__Your objective__
Go through the data below and work out how many lines contain "significant"; the answer is the number alone.

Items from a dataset
- Opening Delimiter -

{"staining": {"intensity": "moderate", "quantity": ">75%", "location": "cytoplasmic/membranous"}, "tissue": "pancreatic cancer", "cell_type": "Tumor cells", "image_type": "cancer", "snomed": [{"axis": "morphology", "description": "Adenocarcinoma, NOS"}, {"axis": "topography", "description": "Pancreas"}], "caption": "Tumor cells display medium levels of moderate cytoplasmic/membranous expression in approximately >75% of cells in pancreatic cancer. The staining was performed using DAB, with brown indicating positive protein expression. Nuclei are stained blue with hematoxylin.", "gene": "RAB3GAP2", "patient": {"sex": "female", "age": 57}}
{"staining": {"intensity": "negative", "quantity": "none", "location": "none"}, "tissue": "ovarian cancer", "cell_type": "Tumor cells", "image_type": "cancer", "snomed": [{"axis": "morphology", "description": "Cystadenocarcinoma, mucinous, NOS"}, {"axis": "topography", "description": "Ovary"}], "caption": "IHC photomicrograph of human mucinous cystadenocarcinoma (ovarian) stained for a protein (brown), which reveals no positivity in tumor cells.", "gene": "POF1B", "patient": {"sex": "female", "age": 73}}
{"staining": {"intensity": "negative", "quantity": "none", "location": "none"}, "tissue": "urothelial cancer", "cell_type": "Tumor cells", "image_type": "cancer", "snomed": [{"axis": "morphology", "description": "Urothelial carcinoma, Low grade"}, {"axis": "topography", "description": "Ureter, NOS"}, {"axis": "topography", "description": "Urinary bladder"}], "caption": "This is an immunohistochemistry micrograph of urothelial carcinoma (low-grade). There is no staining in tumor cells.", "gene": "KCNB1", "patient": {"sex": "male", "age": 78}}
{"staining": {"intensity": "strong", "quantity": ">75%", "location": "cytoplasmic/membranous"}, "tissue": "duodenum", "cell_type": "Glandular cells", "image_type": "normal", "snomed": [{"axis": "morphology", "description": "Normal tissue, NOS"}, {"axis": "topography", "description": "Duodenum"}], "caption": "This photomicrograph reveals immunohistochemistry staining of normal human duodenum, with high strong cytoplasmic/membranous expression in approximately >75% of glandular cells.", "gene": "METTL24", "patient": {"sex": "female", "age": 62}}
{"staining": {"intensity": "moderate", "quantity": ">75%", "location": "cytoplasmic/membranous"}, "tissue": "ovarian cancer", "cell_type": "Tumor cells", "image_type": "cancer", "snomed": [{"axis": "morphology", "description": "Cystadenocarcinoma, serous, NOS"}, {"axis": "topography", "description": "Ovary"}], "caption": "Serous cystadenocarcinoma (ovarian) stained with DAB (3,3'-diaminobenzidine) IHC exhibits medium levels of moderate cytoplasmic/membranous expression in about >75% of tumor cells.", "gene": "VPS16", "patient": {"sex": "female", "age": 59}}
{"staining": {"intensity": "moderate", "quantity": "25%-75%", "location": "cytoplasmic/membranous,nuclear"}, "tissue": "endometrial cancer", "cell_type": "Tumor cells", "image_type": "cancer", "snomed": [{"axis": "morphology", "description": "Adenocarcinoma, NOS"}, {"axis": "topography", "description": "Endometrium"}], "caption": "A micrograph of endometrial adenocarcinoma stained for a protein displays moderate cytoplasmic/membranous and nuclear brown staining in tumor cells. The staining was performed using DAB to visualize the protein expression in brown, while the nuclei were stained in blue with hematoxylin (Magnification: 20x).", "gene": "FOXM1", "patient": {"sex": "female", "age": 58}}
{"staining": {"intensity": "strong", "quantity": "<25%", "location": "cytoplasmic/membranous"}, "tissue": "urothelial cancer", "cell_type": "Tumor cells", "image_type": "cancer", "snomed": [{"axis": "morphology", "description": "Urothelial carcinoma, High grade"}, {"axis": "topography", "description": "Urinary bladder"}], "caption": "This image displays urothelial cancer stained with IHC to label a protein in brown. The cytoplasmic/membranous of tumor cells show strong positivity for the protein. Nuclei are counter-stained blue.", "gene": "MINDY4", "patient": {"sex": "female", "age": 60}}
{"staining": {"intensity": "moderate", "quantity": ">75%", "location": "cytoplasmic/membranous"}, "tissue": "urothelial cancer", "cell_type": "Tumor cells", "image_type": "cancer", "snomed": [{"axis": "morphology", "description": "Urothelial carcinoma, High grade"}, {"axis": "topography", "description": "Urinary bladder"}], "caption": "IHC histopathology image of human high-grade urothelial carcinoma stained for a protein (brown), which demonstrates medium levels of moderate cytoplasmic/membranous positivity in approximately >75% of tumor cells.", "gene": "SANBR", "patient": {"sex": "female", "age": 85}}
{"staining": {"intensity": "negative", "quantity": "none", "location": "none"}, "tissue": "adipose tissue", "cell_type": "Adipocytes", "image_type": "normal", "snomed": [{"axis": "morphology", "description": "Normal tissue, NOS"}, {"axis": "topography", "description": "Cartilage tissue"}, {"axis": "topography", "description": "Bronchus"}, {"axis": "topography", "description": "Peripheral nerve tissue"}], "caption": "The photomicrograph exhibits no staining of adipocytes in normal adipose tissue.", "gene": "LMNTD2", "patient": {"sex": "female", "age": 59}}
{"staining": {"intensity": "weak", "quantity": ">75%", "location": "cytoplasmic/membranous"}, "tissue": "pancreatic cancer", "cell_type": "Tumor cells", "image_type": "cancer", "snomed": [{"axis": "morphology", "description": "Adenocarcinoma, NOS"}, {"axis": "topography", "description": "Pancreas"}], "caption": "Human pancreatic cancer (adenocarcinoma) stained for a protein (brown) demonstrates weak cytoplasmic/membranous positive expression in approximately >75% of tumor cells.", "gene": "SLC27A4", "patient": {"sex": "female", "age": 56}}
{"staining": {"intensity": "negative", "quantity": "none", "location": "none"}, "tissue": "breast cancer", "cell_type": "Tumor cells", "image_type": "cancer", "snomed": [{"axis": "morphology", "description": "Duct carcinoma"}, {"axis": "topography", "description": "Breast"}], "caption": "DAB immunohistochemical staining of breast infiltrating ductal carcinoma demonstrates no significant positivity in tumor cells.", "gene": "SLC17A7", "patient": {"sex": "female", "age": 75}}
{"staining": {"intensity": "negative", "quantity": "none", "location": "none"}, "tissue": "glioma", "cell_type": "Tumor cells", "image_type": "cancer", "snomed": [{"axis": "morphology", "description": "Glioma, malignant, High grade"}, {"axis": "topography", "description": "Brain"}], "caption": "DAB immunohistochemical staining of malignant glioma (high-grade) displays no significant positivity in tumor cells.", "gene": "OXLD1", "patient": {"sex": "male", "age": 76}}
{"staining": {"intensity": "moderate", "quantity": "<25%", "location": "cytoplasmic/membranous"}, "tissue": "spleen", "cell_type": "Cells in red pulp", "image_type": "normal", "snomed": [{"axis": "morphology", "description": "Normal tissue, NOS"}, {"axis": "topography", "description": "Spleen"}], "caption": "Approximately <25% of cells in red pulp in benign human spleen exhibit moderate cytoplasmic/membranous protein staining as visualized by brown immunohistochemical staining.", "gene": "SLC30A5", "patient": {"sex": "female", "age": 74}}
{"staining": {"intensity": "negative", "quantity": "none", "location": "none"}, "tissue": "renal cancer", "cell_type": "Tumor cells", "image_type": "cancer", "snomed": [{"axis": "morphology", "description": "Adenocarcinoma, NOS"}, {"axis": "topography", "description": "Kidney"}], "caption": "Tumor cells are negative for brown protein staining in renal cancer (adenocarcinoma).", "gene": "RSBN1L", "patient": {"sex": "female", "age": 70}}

- Closing Delimiter -

__Output of the task__
2